What to produce: Substitute "mean" for "average" in everything from the line containing "The value at 1930 is 2. True or false?" down to the end of the material, and give those lines again with nothing else changed. Leave the pictures out of your answer.

-------- Information supplied --------

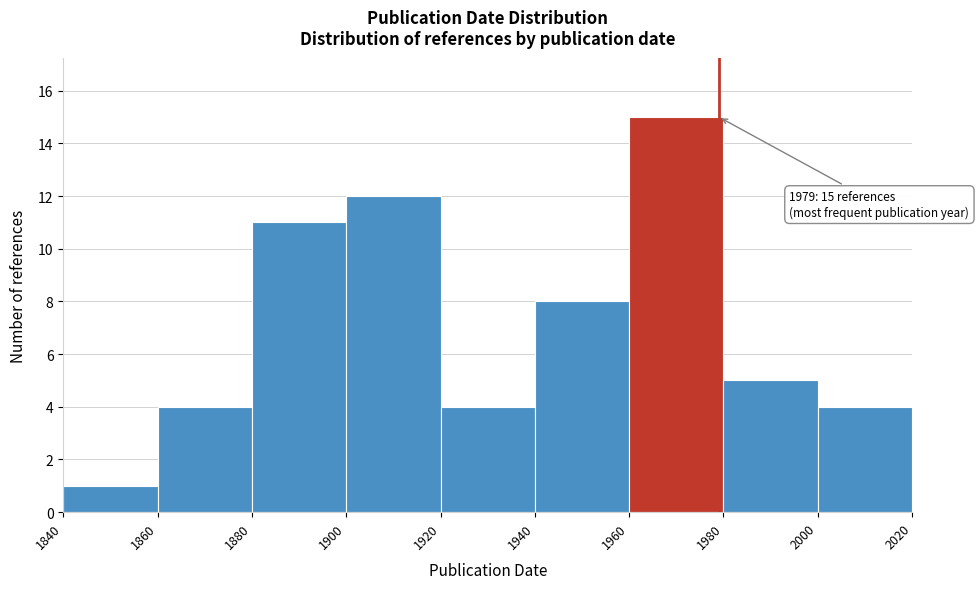

Which range on the x-axis has the tallest bar?

1960 to 1980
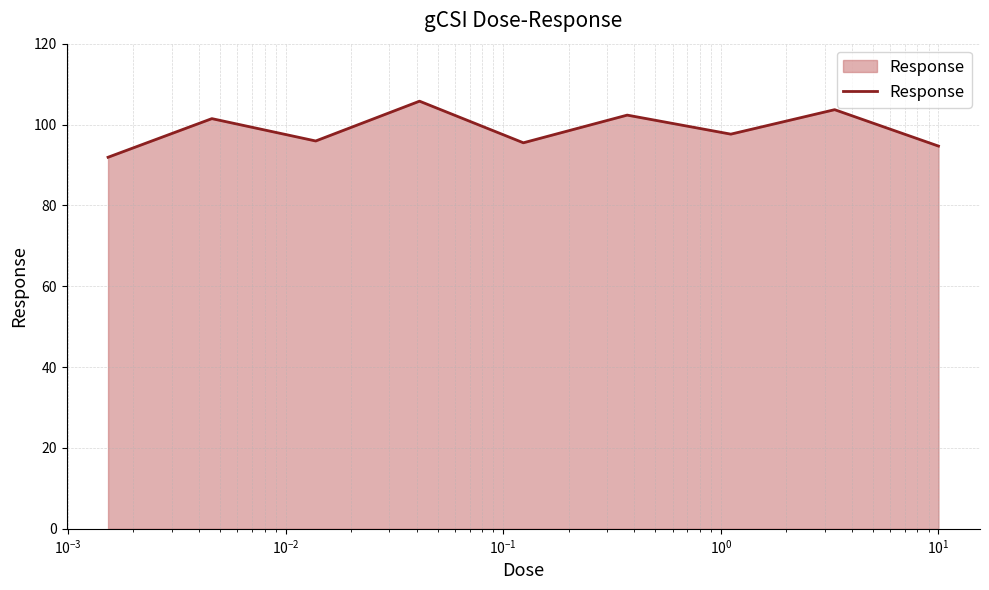

What is the smallest value displayed?

91.9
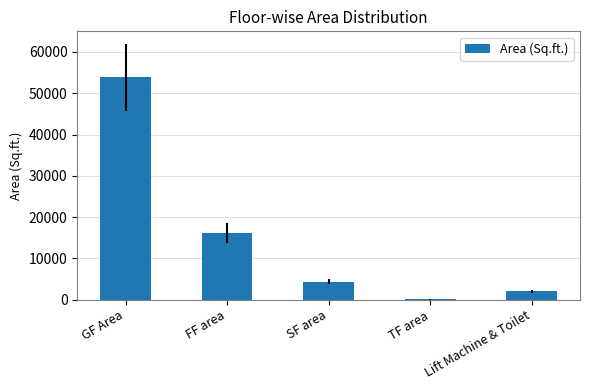

What is the difference between the values at TF area and FF area?

16093.4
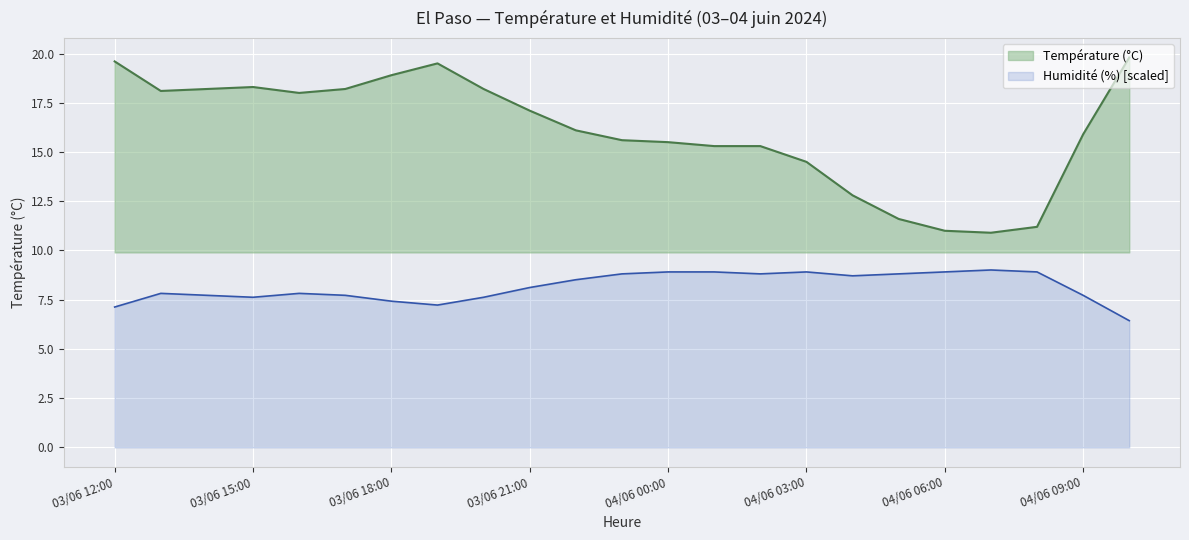

Does the chart display data point markers on the line(s)?

No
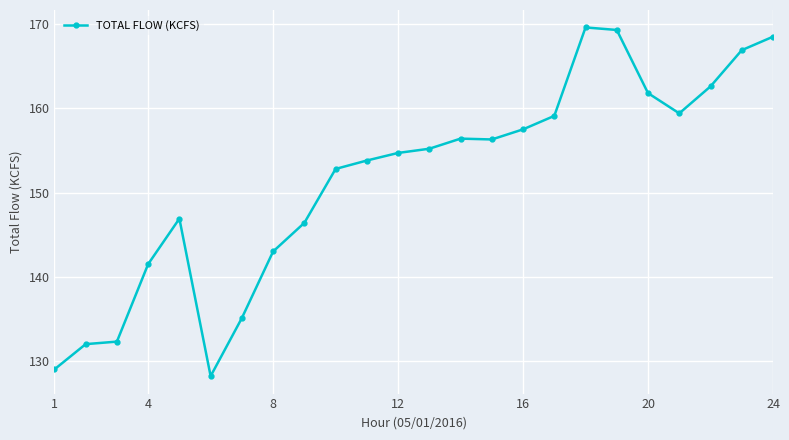

True or false: there are more than 0 points higher than both neighbors.

True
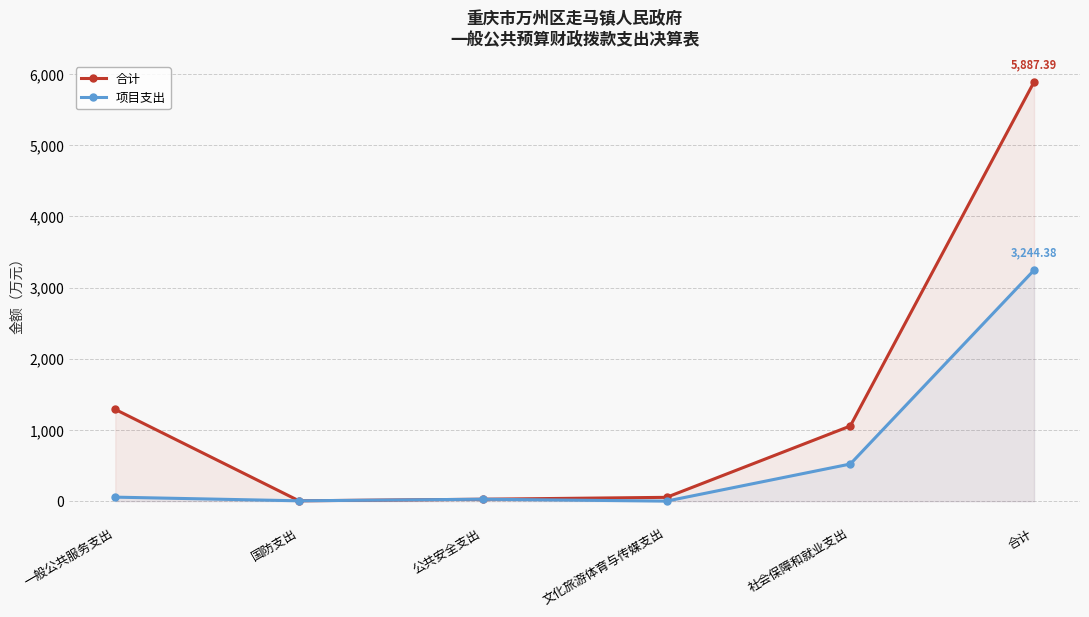

Does the chart display data point markers on the line(s)?

Yes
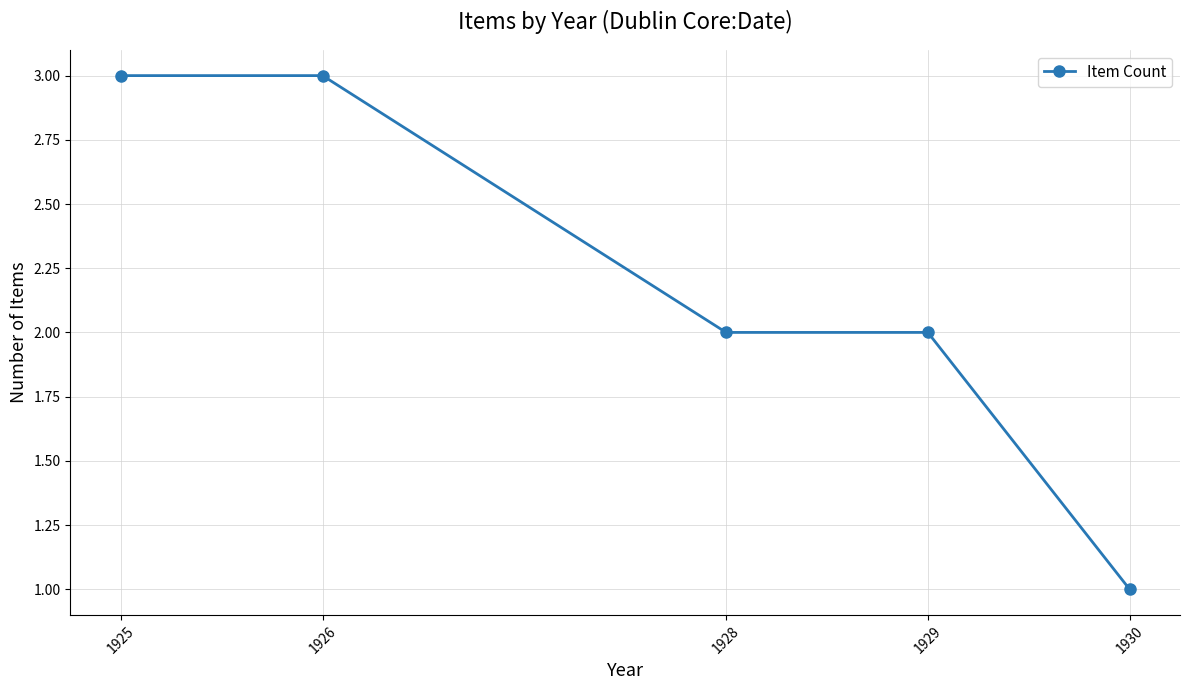

The value at 1930 is 2. True or false?

False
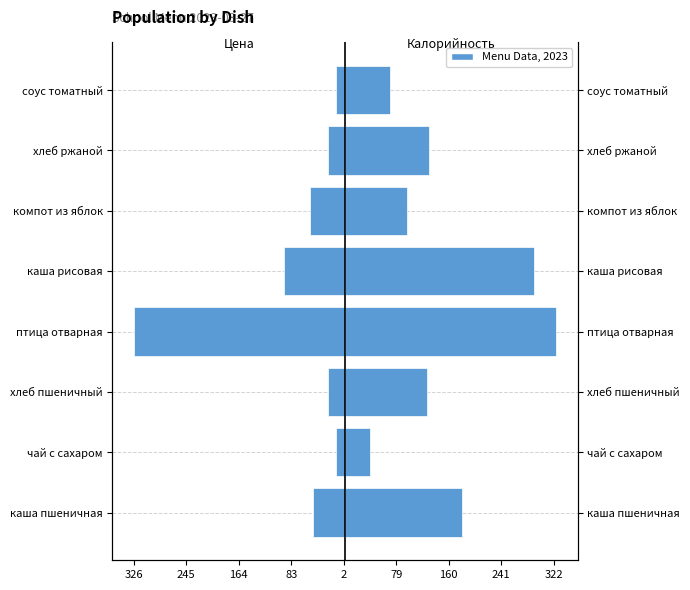

List the series in order of their overall mean, lowest first.

Цена (norm.), Калорийность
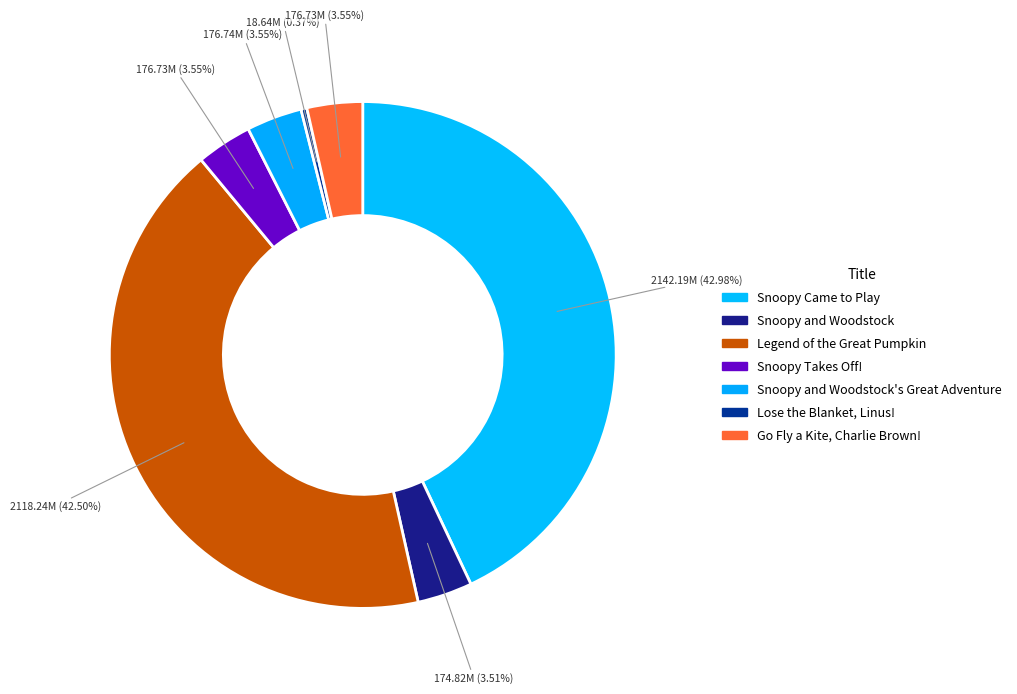

To the nearest percent, what is the average slice percentage?

14%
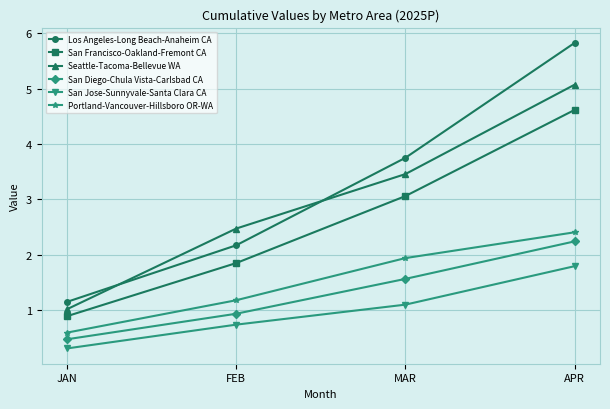

What is the average value of the San Jose-Sunnyvale-Santa Clara CA series?

1.0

--------

Finished task:
The value at 1930 is 2. True or false?

False

List the series in order of their overall mean, lowest first.

Цена (norm.), Калорийность

To the nearest percent, what is the mean slice percentage?

14%

What is the mean value of the San Jose-Sunnyvale-Santa Clara CA series?

1.0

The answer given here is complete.